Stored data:
=== Section Start ===

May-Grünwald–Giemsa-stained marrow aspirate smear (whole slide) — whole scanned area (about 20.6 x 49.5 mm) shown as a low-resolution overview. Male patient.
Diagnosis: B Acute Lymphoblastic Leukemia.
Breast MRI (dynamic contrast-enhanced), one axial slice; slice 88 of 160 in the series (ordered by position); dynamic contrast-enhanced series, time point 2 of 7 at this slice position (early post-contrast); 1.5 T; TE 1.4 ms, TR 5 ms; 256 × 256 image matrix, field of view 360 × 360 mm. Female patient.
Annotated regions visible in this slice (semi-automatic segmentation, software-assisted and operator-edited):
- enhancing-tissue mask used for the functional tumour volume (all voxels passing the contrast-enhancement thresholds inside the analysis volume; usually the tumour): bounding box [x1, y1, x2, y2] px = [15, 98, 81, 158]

=== Section End ===

**Your assignment:**
Make an exact copy of each line, beginning at the one containing "Breast MRI (dynamic" and ending with the last line of the data, and of no other line.

**Output of the exercise:**
Breast MRI (dynamic contrast-enhanced), one axial slice; slice 88 of 160 in the series (ordered by position); dynamic contrast-enhanced series, time point 2 of 7 at this slice position (early post-contrast); 1.5 T; TE 1.4 ms, TR 5 ms; 256 × 256 image matrix, field of view 360 × 360 mm. Female patient.
Annotated regions visible in this slice (semi-automatic segmentation, software-assisted and operator-edited):
- enhancing-tissue mask used for the functional tumour volume (all voxels passing the contrast-enhancement thresholds inside the analysis volume; usually the tumour): bounding box [x1, y1, x2, y2] px = [15, 98, 81, 158]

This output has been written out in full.